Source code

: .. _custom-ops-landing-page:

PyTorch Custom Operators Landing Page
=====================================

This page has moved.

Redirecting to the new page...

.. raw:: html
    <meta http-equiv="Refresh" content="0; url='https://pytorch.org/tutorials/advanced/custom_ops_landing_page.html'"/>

^^^^^^^^^^^^^^^^

The full listing should be output exactly, line for line.

» Answer area:
Source code

: .. _custom-ops-landing-page:

PyTorch Custom Operators Landing Page
=====================================

This page has moved.

Redirecting to the new page...

.. raw:: html
    <meta http-equiv="Refresh" content="0; url='https://pytorch.org/tutorials/advanced/custom_ops_landing_page.html'"/>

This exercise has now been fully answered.